The Future - Electronics and Power
With the US FDAadvocating dose counting and compliance monitoring, new methods of nasal drug delivery are a must for the device industry. Physician monitoring and web-based down-loads also are under discussion. With built-in electronics and power, the ViaNase device offers these functions upon request.
Conclusion
From its inception, CPD was designed as a technology platform. With its many controllable parameters, CPD offers pharmaceutical partners a nasal drug delivery device that meets industry needs - today and tomorrow.

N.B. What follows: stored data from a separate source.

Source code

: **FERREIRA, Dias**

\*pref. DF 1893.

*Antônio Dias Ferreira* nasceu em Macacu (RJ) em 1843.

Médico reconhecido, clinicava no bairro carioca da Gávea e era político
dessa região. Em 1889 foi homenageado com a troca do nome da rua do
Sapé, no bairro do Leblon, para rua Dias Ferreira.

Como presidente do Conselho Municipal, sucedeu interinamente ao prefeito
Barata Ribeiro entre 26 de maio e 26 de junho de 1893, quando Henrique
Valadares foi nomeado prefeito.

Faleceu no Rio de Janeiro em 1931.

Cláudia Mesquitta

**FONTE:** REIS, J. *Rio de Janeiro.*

Although used for 25 years, the spray pump, was never a viable system. When 90 percent of the drug delivered is swallowed, nasal drug delivery is at best, a misnomer. Spray pumps in fact use the nose as an alternative route to the stomach. Most of the devices available today are simply variations on this single theme - and most of the com- pound still ends up in a region other than the nasal cavity.
Based on the CPD technology platform, ViaNase is a truly viable nasal drug delivery device, demonstrating that the key to effective nasal drug delivery is a flexible technology platform upon which a product line can be built and expanded. After 25 years of falling far short of the intended target - saturation of the entire nasal cavity - the future of nasal drug delivery brings change. This much needed paradigm shift is Controlled Particle Dispersion.
Figure 4: Scintigraphy studies showing CPD's ability to target deposition in different areas of the nasal cavity
References
1 Giroux M, "Controlled Particle Dispersion: applying vortical flow to optimize nasal drug delivery". Drug Delivery Technology, March 2005, Vol 5, No 3, p 44.
2. Hwang P, Woo R, Fong K, "Intranasal deposition of nebulized saline: a radionuclide distribution study". 50th Annual Meeting of the American Rhinologic Society, New York, NY, US, Sept. 2004.